Native SAD (single-wavelength anomalous diffraction) is a de novo macromolecular structure-determination method in which the phase problem is solved by exploiting the anomalous diffraction signal of light atoms present in the crystal (for a review of anomalous diffraction, see Hendrickson, 2014 ▸). Unlike other de novo methods, structure solution by native SAD does not require the incorporation of exogenous heavy atoms, which can be tedious and can lead to non-isomorphism. However, native SAD phasing has its own challenges. Firstly, the absorption edge, where anomalous scattering is maximized, is below 2.5 keV (>5 Å) for elements such as sulfur and phosphorus, which is beyond the reach of most current macromolecular crystallography (MX) synchrotron beamlines. Data collection is also hindered by sample and air absorption of X-rays at such low energies. Thus, native SAD data collection is usually performed at ‘compromise’ energies of around 6 keV (2.066 Å; Mueller-Dieckmann et al., 2005 ▸; Liu et al., 2014 ▸; Weinert et al., 2015 ▸) to maximize the anomalous signal while minimizing absorption. Alternatively, home sources, which typically operate with Cu Kα (1.54 Å) or Cr Kα (2.29 Å) radiation, can also be used for such measurements. Secondly, because data collection is performed far from the absorption edges of these light elements, the resulting anomalous signal is small and accurate measurements of the reflection intensities and their differences are essential. To obtain this level of accuracy, random and systematic errors must be minimized. However, typical data-collection protocols at third-generation synchrotrons, usually performed around a single axis, yield anomalous data that can be adversely affected by radiation damage if insufficient care is given to the X-ray dose delivered to the crystal. Consequently, successful cases of phasing by native SAD remain rare; currently, about 150 native SAD structures have been deposited in the Protein Data Bank (Berman et al., 2000 ▸).

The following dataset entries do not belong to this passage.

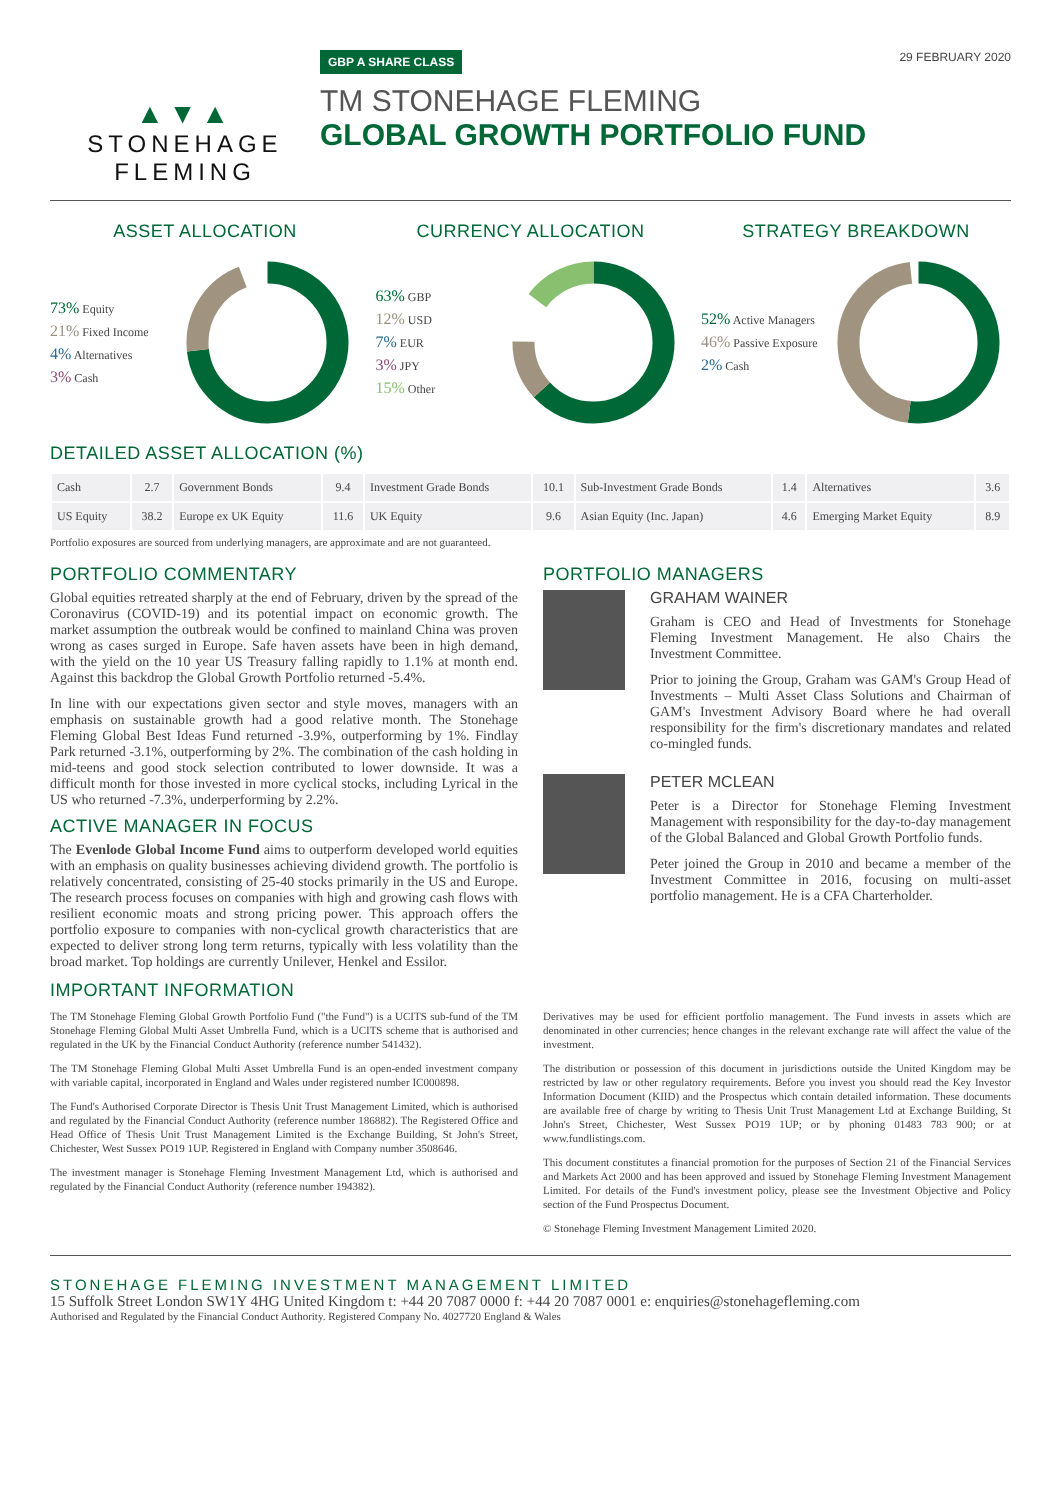▲▼▲
STONEHAGE
FLEMING
GBP A SHARE CLASS 29 FEBRUARY 2020
TM STONEHAGE FLEMING
GLOBAL GROWTH PORTFOLIO FUND
ASSET ALLOCATION
73% Equity
21% Fixed Income
4% Alternatives
3% Cash
CURRENCY ALLOCATION
63% GBP
12% USD
7% EUR
3% JPY
15% Other
STRATEGY BREAKDOWN
52% Active Managers
46% Passive Exposure
2% Cash
DETAILED ASSET ALLOCATION (%)
| Cash | 2.7 | Government Bonds | 9.4 | Investment Grade Bonds | 10.1 | Sub-Investment Grade Bonds | 1.4 | Alternatives | 3.6 |
| US Equity | 38.2 | Europe ex UK Equity | 11.6 | UK Equity | 9.6 | Asian Equity (Inc. Japan) | 4.6 | Emerging Market Equity | 8.9 |
Portfolio exposures are sourced from underlying managers, are approximate and are not guaranteed.
PORTFOLIO COMMENTARY
Global equities retreated sharply at the end of February, driven by the spread of the Coronavirus (COVID-19) and its potential impact on economic growth. The market assumption the outbreak would be confined to mainland China was proven wrong as cases surged in Europe. Safe haven assets have been in high demand, with the yield on the 10 year US Treasury falling rapidly to 1.1% at month end. Against this backdrop the Global Growth Portfolio returned -5.4%.
In line with our expectations given sector and style moves, managers with an emphasis on sustainable growth had a good relative month. The Stonehage Fleming Global Best Ideas Fund returned -3.9%, outperforming by 1%. Findlay Park returned -3.1%, outperforming by 2%. The combination of the cash holding in mid-teens and good stock selection contributed to lower downside. It was a difficult month for those invested in more cyclical stocks, including Lyrical in the US who returned -7.3%, underperforming by 2.2%.
ACTIVE MANAGER IN FOCUS
The Evenlode Global Income Fund aims to outperform developed world equities with an emphasis on quality businesses achieving dividend growth. The portfolio is relatively concentrated, consisting of 25-40 stocks primarily in the US and Europe. The research process focuses on companies with high and growing cash flows with resilient economic moats and strong pricing power. This approach offers the portfolio exposure to companies with non-cyclical growth characteristics that are expected to deliver strong long term returns, typically with less volatility than the broad market. Top holdings are currently Unilever, Henkel and Essilor.
PORTFOLIO MANAGERS
GRAHAM WAINER
Graham is CEO and Head of Investments for Stonehage Fleming Investment Management. He also Chairs the Investment Committee.
Prior to joining the Group, Graham was GAM's Group Head of Investments – Multi Asset Class Solutions and Chairman of GAM's Investment Advisory Board where he had overall responsibility for the firm's discretionary mandates and related co-mingled funds.
PETER MCLEAN
Peter is a Director for Stonehage Fleming Investment Management with responsibility for the day-to-day management of the Global Balanced and Global Growth Portfolio funds.
Peter joined the Group in 2010 and became a member of the Investment Committee in 2016, focusing on multi-asset portfolio management. He is a CFA Charterholder.
IMPORTANT INFORMATION
The TM Stonehage Fleming Global Growth Portfolio Fund ("the Fund") is a UCITS sub-fund of the TM Stonehage Fleming Global Multi Asset Umbrella Fund, which is a UCITS scheme that is authorised and regulated in the UK by the Financial Conduct Authority (reference number 541432).
The TM Stonehage Fleming Global Multi Asset Umbrella Fund is an open-ended investment company with variable capital, incorporated in England and Wales under registered number IC000898.
The Fund's Authorised Corporate Director is Thesis Unit Trust Management Limited, which is authorised and regulated by the Financial Conduct Authority (reference number 186882). The Registered Office and Head Office of Thesis Unit Trust Management Limited is the Exchange Building, St John's Street, Chichester, West Sussex PO19 1UP. Registered in England with Company number 3508646.
The investment manager is Stonehage Fleming Investment Management Ltd, which is authorised and regulated by the Financial Conduct Authority (reference number 194382).
Derivatives may be used for efficient portfolio management. The Fund invests in assets which are denominated in other currencies; hence changes in the relevant exchange rate will affect the value of the investment.
The distribution or possession of this document in jurisdictions outside the United Kingdom may be restricted by law or other regulatory requirements. Before you invest you should read the Key Investor Information Document (KIID) and the Prospectus which contain detailed information. These documents are available free of charge by writing to Thesis Unit Trust Management Ltd at Exchange Building, St John's Street, Chichester, West Sussex PO19 1UP; or by phoning 01483 783 900; or at www.fundlistings.com.
This document constitutes a financial promotion for the purposes of Section 21 of the Financial Services and Markets Act 2000 and has been approved and issued by Stonehage Fleming Investment Management Limited. For details of the Fund's investment policy, please see the Investment Objective and Policy section of the Fund Prospectus Document.
© Stonehage Fleming Investment Management Limited 2020.
STONEHAGE FLEMING INVESTMENT MANAGEMENT LIMITED
15 Suffolk Street London SW1Y 4HG United Kingdom t: +44 20 7087 0000 f: +44 20 7087 0001 e: enquiries@stonehagefleming.com
Authorised and Regulated by the Financial Conduct Authority. Registered Company No. 4027720 England & Wales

Native SAD could be considered the ‘ideal’ de novo phasing method for macromolecules because it relies solely on information from atoms that are naturally present in the sample. The method is readily applicable to challenging cases. Accordingly, there is every reason to try native SAD first with macromolecules that contain a sufficient number of naturally occurring anomalous scatterers. Here, we show that multi-crystal averaging of data sets used in conjunction with a low-dose, multi-orientation strategy is beneficial in difficult cases where data from one crystal are insufficient. Further, low-dose data collection in multiple orientations means that fewer crystal specimens are needed to provide the required data accuracy.